We accept the smaller losses and we struggle to accept the larger losses. We lose the things that matter most from time to time and we are often consumed by sadness and anger, and we direct that anger to the most logical places we can. The illness had a cause and the accident had a cause and the malice had a cause and we look for reasons why. But the biggest loss, the loss of our own life is the one we struggle with all our life, and the only place that seems appropriate to put that anger is on God.

So from the beginning of time, to this moment, we’re kind of mad at God and the world God made. We love our lives, the things we have and the people we love, and one day all of this will be dust. If you’re not mad about this you should be, and it’s okay to let God know because God is big and can handle it.

This anger toward God is not new. It has been a human theme as long as there have been humans, and therefore we know that at one unique moment in time God appeared in our midst and we took the chance to act. We took all that bottled up anger and resentment, all that accumulated loss and sadness and we set upon God and did the only thing that seemed appropriate at the time: we nailed God to a tree. We killed God, and in killing God we tried to end the loss that we lived with from the beginning of time.

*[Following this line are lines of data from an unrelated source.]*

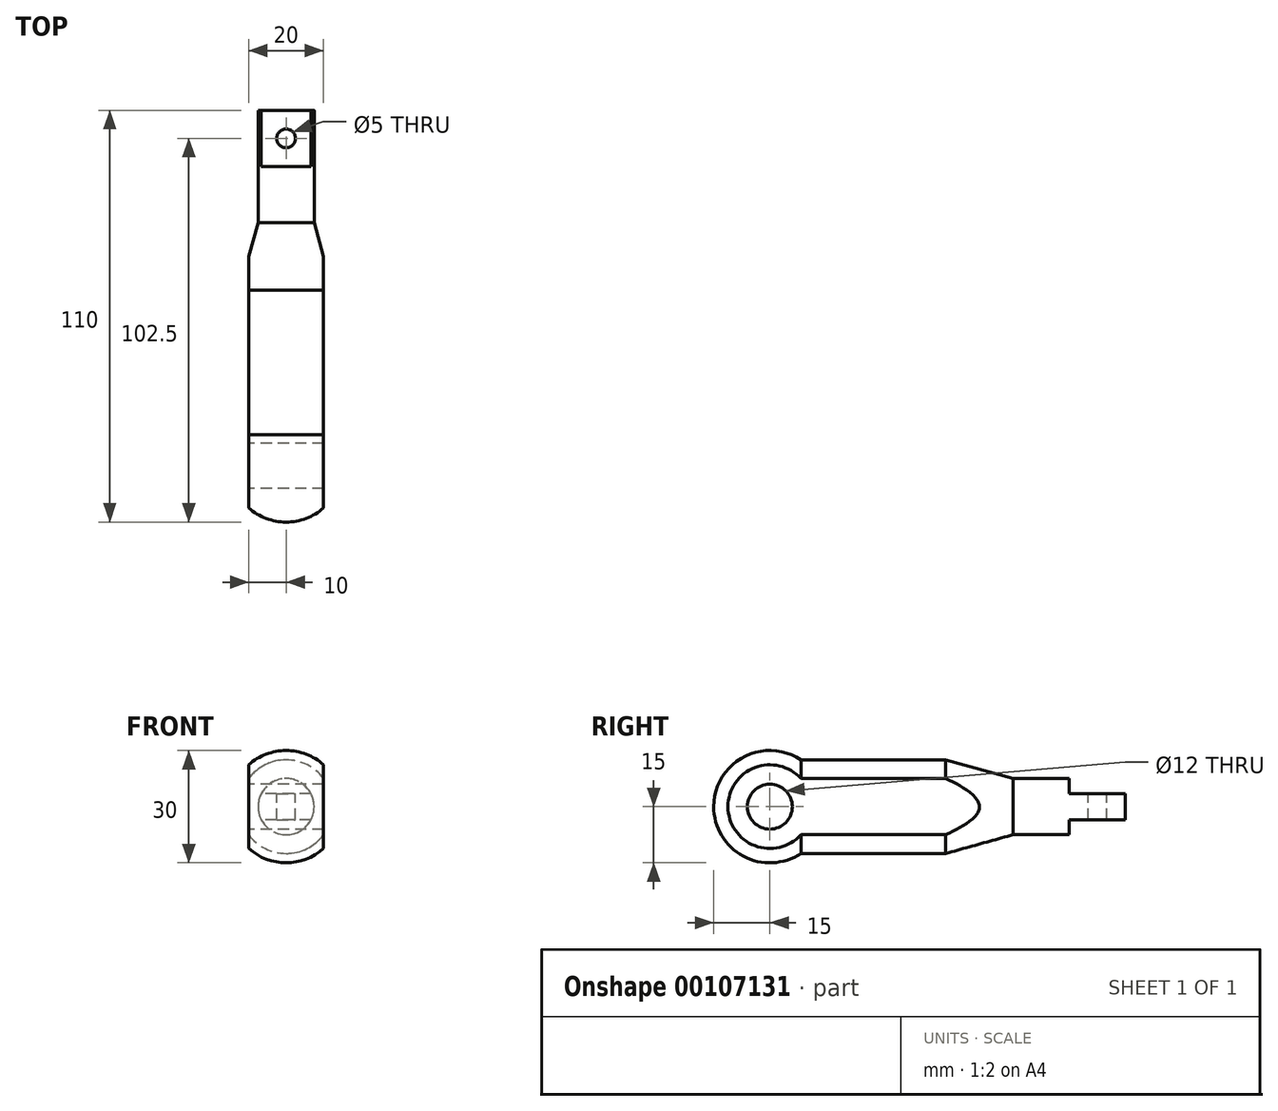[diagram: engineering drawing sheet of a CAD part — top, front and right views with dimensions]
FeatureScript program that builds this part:
annotation { "Feature Type Name" : "Feature", "Feature Type Description" : "" }
export const myFeature = defineFeature(function(context is Context, id is Id, definition is map)
    precondition{}
    {
        {
            var Q0;
            Q0=qCreatedBy(makeId("Right.planeOp"),FACE);
            var sketch = newSketch(context, id + "F0", { "sketchPlane" : qUnion([Q0])});
            skLineSegment(sketch, "E0", {"start": v(0, 0) * mm, "end": v(0, 3.5) * mm});
            skLineSegment(sketch, "E1", {"start": v(0, 3.5) * mm, "end": v(-15, 3.5) * mm});
            skLineSegment(sketch, "E2", {"start": v(-15, 3.5) * mm, "end": v(-15, 7.5) * mm});
            skLineSegment(sketch, "E3", {"start": v(-15, 7.5) * mm, "end": v(-30, 7.5) * mm});
            skLineSegment(sketch, "E4", {"start": v(-30, 7.5) * mm, "end": v(-48, 12.5) * mm});
            skLineSegment(sketch, "E5", {"start": v(-48, 12.5) * mm, "end": v(-95, 12.5) * mm});
            skLineSegment(sketch, "E6", {"start": v(0, 0) * mm, "end": v(-84.57, 0) * mm, "construction": true});
            skLineSegment(sketch, "E7", {"start": v(-95, 12.5) * mm, "end": v(-95, 0) * mm});
            skLineSegment(sketch, "E8", {"start": v(-95, 0) * mm, "end": v(0, 0) * mm});
            skLineSegment(sketch, "E9", {"start": v(-48, 12.5) * mm, "end": v(-48, 0) * mm, "construction": true});
            skArc(sketch, "E10", {"start": v(-86.7, 12.5) * mm, "mid": v(-102.1, 13.22) * mm, "end": v(-110, 0) * mm});
            skLineSegment(sketch, "E11", {"start": v(-110, 0) * mm, "end": v(-95, 0) * mm});
            skLineSegment(sketch, "E12", {"start": v(-15, 7.5) * mm, "end": v(0, 7.5) * mm});
            skLineSegment(sketch, "E13", {"start": v(0, 7.5) * mm, "end": v(0, 0) * mm});
            skSolve(sketch);
        }
        {
            var Q0;
            {var subQ0=sQuery(id+"F0.wireOp",EDGE,"E7");Q0=makeQuery(id+"F0.imprint","IMPRINT",FACE,{"disambiguationData":[TD([[makeQuery(id+"F0.imprint","IMPRINT",EDGE,{"derivedFrom":subQ0}),-1.0]])]});}
            var Q1;
            Q1=makeQuery(id+"F0.imprint","IMPRINT",FACE,{"disambiguationData":[TD([[makeQuery(id+"F0.imprint","IMPRINT",EDGE,{"derivedFrom":sQuery(id+"F0.wireOp",EDGE,"E0")}),1.0]])]});
            var Q2;
            Q2=sQuery(id+"F0.wireOp",EDGE,"E8");
            revolve(context, id + "F1", {"entities" : qUnion([Q0, Q1]), "axis" : qUnion([Q2]), "revolveType" : RevolveType.FULL});
        }
        {
            var Q0;
            Q0=qCreatedBy(makeId("Right.planeOp"),FACE);
            var sketch = newSketch(context, id + "F2", { "sketchPlane" : qUnion([Q0])});
            skCircle(sketch, "E14", {"center": v(-95, 0) * mm, "radius": 6 * mm});
            skSolve(sketch);
        }
        {
            var Q0;
            Q0 = qSketchRegion(id + "F0", true);
            var Q1;
            Q1=sQuery(id+"F0.wireOp",EDGE,"E8");
            revolve(context, id + "F3", {"operationType" : NewBodyOperationType.ADD, "entities" : qUnion([Q0]), "axis" : qUnion([Q1]), "revolveType" : RevolveType.FULL});
        }
        {
            var Q0;
            Q0 = qSketchRegion(id + "F2", true);
            extrude(context, id + "F4", {"entities" : qUnion([Q0]), "operationType" : NewBodyOperationType.REMOVE, "endBound" : BoundingType.THROUGH_ALL, "depth" : 25 * mm});
        }
        {
            var Q0;
            Q0 = qSketchRegion(id + "F2", true);
            extrude(context, id + "F5", {"entities" : qUnion([Q0]), "operationType" : NewBodyOperationType.REMOVE, "endBound" : BoundingType.THROUGH_ALL, "oppositeDirection" : true, "depth" : 25 * mm});
        }
        {
            var Q0;
            Q0=qCreatedBy(makeId("Top.planeOp"),FACE);
            var sketch = newSketch(context, id + "F6", { "sketchPlane" : qUnion([Q0])});
            skCircle(sketch, "E15", {"center": v(0, -7.5) * mm, "radius": 2.5 * mm});
            skSolve(sketch);
        }
        {
            var Q0;
            Q0 = qSketchRegion(id + "F6", true);
            extrude(context, id + "F7", {"entities" : qUnion([Q0]), "operationType" : NewBodyOperationType.REMOVE, "endBound" : BoundingType.THROUGH_ALL, "oppositeDirection" : true, "depth" : 25 * mm});
        }
        {
            var Q0;
            Q0 = qSketchRegion(id + "F6", true);
            extrude(context, id + "F8", {"entities" : qUnion([Q0]), "operationType" : NewBodyOperationType.REMOVE, "endBound" : BoundingType.THROUGH_ALL, "depth" : 25 * mm});
        }
        {
            var Q0;
            Q0=qCreatedBy(makeId("Front.planeOp"),FACE);
            var sketch = newSketch(context, id + "F9", { "sketchPlane" : qUnion([Q0])});
            skLineSegment(sketch, "E16.bottom", {"start": v(-23.85, 23.17) * mm, "end": v(-10, 23.17) * mm});
            skLineSegment(sketch, "E16.top", {"start": v(-23.85, -35.29) * mm, "end": v(-10, -35.29) * mm});
            skLineSegment(sketch, "E16.left", {"start": v(-23.85, 23.17) * mm, "end": v(-23.85, -35.29) * mm});
            skLineSegment(sketch, "E16.right", {"start": v(-10, 23.17) * mm, "end": v(-10, -35.29) * mm});
            skLineSegment(sketch, "E17.bottom", {"start": v(21.54, 24.71) * mm, "end": v(10, 24.71) * mm});
            skLineSegment(sketch, "E17.top", {"start": v(21.54, -35.29) * mm, "end": v(10, -35.29) * mm});
            skLineSegment(sketch, "E17.left", {"start": v(21.54, 24.71) * mm, "end": v(21.54, -35.29) * mm});
            skLineSegment(sketch, "E17.right", {"start": v(10, 24.71) * mm, "end": v(10, -35.29) * mm});
            skSolve(sketch);
        }
        {
            var Q0;
            Q0 = qSketchRegion(id + "F9", true);
            extrude(context, id + "F10", {"entities" : qUnion([Q0]), "operationType" : NewBodyOperationType.REMOVE, "endBound" : BoundingType.THROUGH_ALL, "depth" : 25 * mm});
        }
        {
            var Q0;
            Q0=makeQuery(id+"F3.opRevolve","SWEPT_FACE",FACE,{"disambiguationData":[OSD([sQuery(id+"F0.wireOp",EDGE,"E13")])]});
            var sketch = newSketch(context, id + "F11", { "sketchPlane" : qUnion([Q0])});
            skLineSegment(sketch, "E18.bottom", {"start": v(-24.73, -17.8) * mm, "end": v(26.32, -17.8) * mm});
            skLineSegment(sketch, "E18.top", {"start": v(-24.73, -3.5) * mm, "end": v(26.32, -3.5) * mm});
            skLineSegment(sketch, "E18.left", {"start": v(-24.73, -17.8) * mm, "end": v(-24.73, -3.5) * mm});
            skLineSegment(sketch, "E18.right", {"start": v(26.32, -17.8) * mm, "end": v(26.32, -3.5) * mm});
            skLineSegment(sketch, "E19.bottom", {"start": v(-25.47, 3.5) * mm, "end": v(26.07, 3.5) * mm});
            skLineSegment(sketch, "E19.top", {"start": v(-25.47, 16.82) * mm, "end": v(26.07, 16.82) * mm});
            skLineSegment(sketch, "E19.left", {"start": v(-25.47, 3.5) * mm, "end": v(-25.47, 16.82) * mm});
            skLineSegment(sketch, "E19.right", {"start": v(26.07, 3.5) * mm, "end": v(26.07, 16.82) * mm});
            skSolve(sketch);
        }
        {
            var Q0;
            Q0 = qSketchRegion(id + "F11", true);
            extrude(context, id + "F12", {"entities" : qUnion([Q0]), "operationType" : NewBodyOperationType.REMOVE, "oppositeDirection" : true, "depth" : 15 * mm});
        }
    });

Ironically, we succeeded. Jesus’ death on the cross meant an end to death, and an end to loss insofar as the narrow way we viewed reality came to an end. It took the death of Jesus to allow God to fully enter our experience, to know the loss we know and become fully a student of the human way. Unless God died on that cross, there is not intersection between God and us, and no communion that allows us to see God’s willingness to die.